Portrait et panorama d’une époque, histoire littéraire et recueil d’anecdotes, humour et romance se mélangent à merveille dans « L’Homme au manteau rouge ». Pozzi se révèle être un excellent guide de voyage pour un voyage dans le Paris de la Belle Époque, cette période entre 1870 et 1914, rétrospectivement dorée, où l’art, la culture et la science ont prospéré avant les tempêtes d’acier et les grêles d’obus. de la modernité a cédé la place au beau mirage du glamour et de la splendeur qui a pris fin brusquement. En vérité, écris Barnesc’était une époque de peur et d’hystérie : Pozzi, qui fut également l’un des premiers défenseurs de l’idée européenne lors de ses voyages à travers le continent, pour qui Barnes qui se bat depuis le retrait illusoire de la Grande-Bretagne de la communauté des États jusqu’à aujourd’hui, était une « personne sensée dans une époque de folie ». Les années qu’il a « passées dans la Belle Époque lointaine, décadente, trépidante, violente, narcissique et névrotique » avoue Barnes vers la fin, il était toujours « de bonne humeur. Surtout grâce au personnage de Samuel Jean Pozzi ».

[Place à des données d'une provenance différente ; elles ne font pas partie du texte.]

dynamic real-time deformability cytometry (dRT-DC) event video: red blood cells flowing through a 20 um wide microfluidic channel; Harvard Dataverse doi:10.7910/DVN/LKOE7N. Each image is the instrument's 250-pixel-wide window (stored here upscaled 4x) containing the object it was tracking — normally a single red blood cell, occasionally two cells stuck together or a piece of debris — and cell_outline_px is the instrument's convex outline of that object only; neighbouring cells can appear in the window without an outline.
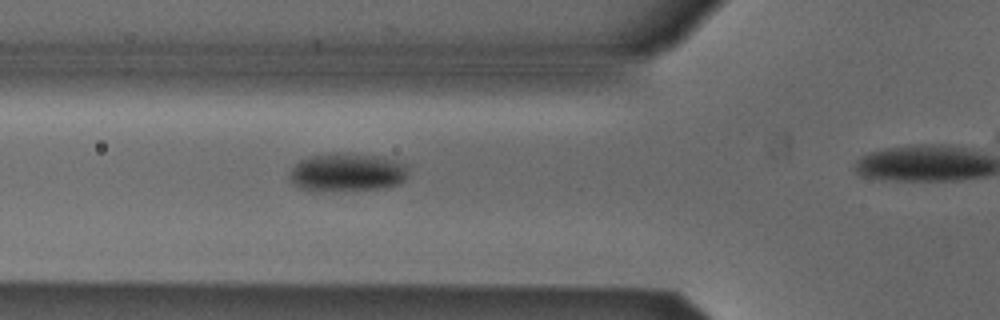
{"species": "Egyptian fruit bat (a non-hibernating species)", "species_latin": "Rousettus aegyptiacus", "temperature_condition": "cold", "stored_images_in_passage": 27, "camera_frame_rate_fps": 3000, "um_per_image_px": 0.085, "animal": {"sex": "male"}, "frame": {"image": 1, "passage_image": 3, "time_ms": 0.667, "image_size_px": [1000, 320], "cell_outline_px": [[408, 172], [404, 180], [400, 184], [384, 188], [320, 192], [300, 188], [292, 180], [292, 168], [300, 160], [312, 156], [332, 152], [376, 156], [408, 164]], "centroid_in_image_um": [29.54, 14.66], "position_along_channel_um": 96.3, "area_um2": 26.41}}
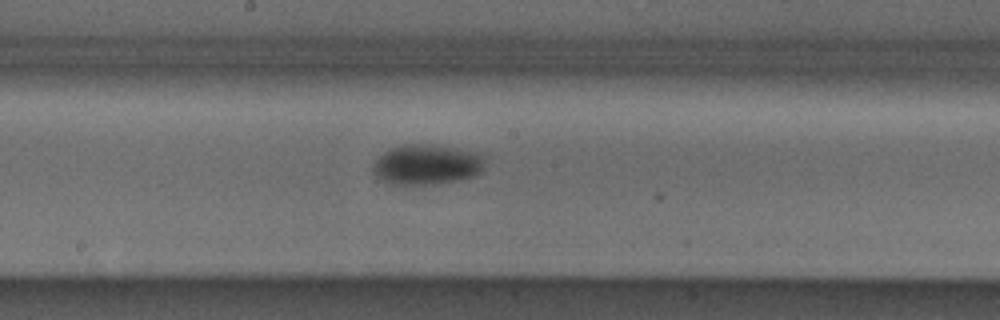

Barnes S’il n’était pas le maître conteur qu’il a prouvé à maintes reprises depuis son succès populaire « Le perroquet de Flaubert » (1984), il s’est limité dans « L’Homme à la blouse rouge » à l’histoire de la vie du chirurgien sophistiqué, qui avait une fin mauvaise et inattendue. L’auteur raconte avec une minutie incomparable une époque caractérisée par des émeutes et des affrontements, dans laquelle les hommes se voyaient obligés de se livrer à des duels stupides et les femmes à des enthousiasmes parfumés conformément au code moral et au commentaire moral. Rebelles et révolutionnaires, figures aux égos bruyants et hommes bavards à l’aura de génies têtus apparaissent : Oscar Wilde, la poète Colette, la physicienne Marie Curie et la légende du cyclisme italien Momo, le neurologue Gilles de la Tourette et le dandy poète parisien Jean Lorrain. , qui a été décrié comme un bavard effréné et un empoisonneur.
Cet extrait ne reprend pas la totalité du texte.